## Excerpted text
Less gifted but more popular than Cowper was James Macpherson (1736-1796), who made a sensation that spread rapidly over Europe and America with his Fingal (1762) and other works of the same kind, -wildly heroic poems which, he alleged, were translations from Celtic manuscripts written by an ancient bard named Ossian. Another and better literary forgery appeared in a

series of ballads called The Rowley Papers, dealing with medieval themes. These were written by "the marvelous boy"

Thomas Chatterton (1752-1770), who professed to have found the poems in a chest of old manuscripts. The success of these forgeries, especially of the "Ossian" poems, is an indication of the awakened interest in medieval poetry and legend which characterized the whole romantic movement.

In this connection, Thomas Percy (1729–1811) did a notable work when he published, after years of research, his Reliques of Ancient English Poetry (1765). This was a collection of old ballads, which profoundly influenced Walter Scott, and which established a foundation for all later works of balladry.

Another interesting figure in the romantic revival is William Blake (1757-1827), a strange, mystic child, a veritable John o' Dreams, whom some call madman because of his huge, chaotic, unintelligible poems, but whom others regard as the supreme poetical genius of the eighteenth century. His only readable works are the boyish Poetical Sketches (1783) and two later volumes called Songs of Innocence and Songs of Experience (1794). Even these contain much to make us question Blake's sanity; but they contain also a few lyrics that might have been written by an elf rather than a man, — beautiful, elusive lyrics that haunt us like a strain of gypsy music, a memory of childhood, a bird song in the night:

Can the eagle see what is in the pit,

Or wilt thou go ask the mole?
Can wisdom be put in a silver rod,
Or love in a golden bowl?

In the witchery of these lyrics eighteenth-century poetry appears commonplace; but they attracted no attention, even "Holy Thursday," the sweetest song of poor children ever written, passing unnoticed. That did not trouble Blake, however, who cared nothing for rewards. He was a childlike soul, well content

To see the world in a grain of sand,

And a heaven in a wild flower;
Hold infinity in the palm of your hand,
And eternity in an hour.

THE EARLY ENGLISH NOVEL

An important literary event of the eighteenth century was the appearance of the modern novel. This invention, generally credited to the English, differs radically from the old romance, which was known to all civilized peoples. Walter Scott made the following distinction between the two types of fiction the romance is a story in which our interest centers in marvelous incidents, brought to pass by extraordinary or superhuman characters; the novel is a story which is more natural, more in harmony with our experience of life. Such a definition, though faulty, is valuable in that it points to the element of imagination as the distinguishing mark between the romance and the true novel.

## What you will do
List every person in the excerpt on eighteenth-century English literature whose birth and death years are given, with those years.

## Source data
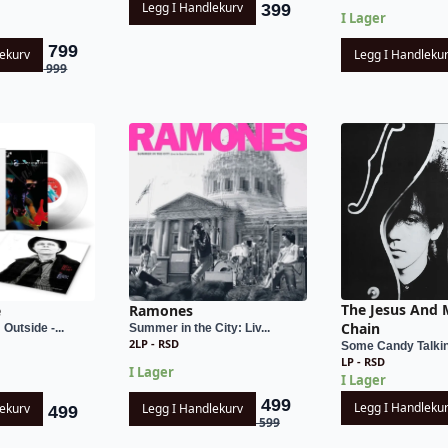
Legg I Handlekurv
399
I Lager
799
lekurv
Legg I Handleku
Opprinnelig
Nåværende
999
pris
pris
var:
er:
kr 999.
kr 799.
The Jesus And 
e
Ramones
Chain
Outside -...
Summer in the City: Liv...
2LP - RSD
Some Candy Talking
LP - RSD
I Lager
I Lager
499
Legg I Handleku
lekurv
Legg I Handlekurv
499
Opprinnelig
Nåværende
599
pris
pris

## Final answer
- James Macpherson (1736-1796)
- Thomas Chatterton (1752-1770)
- Thomas Percy (1729–1811)
- William Blake (1757-1827)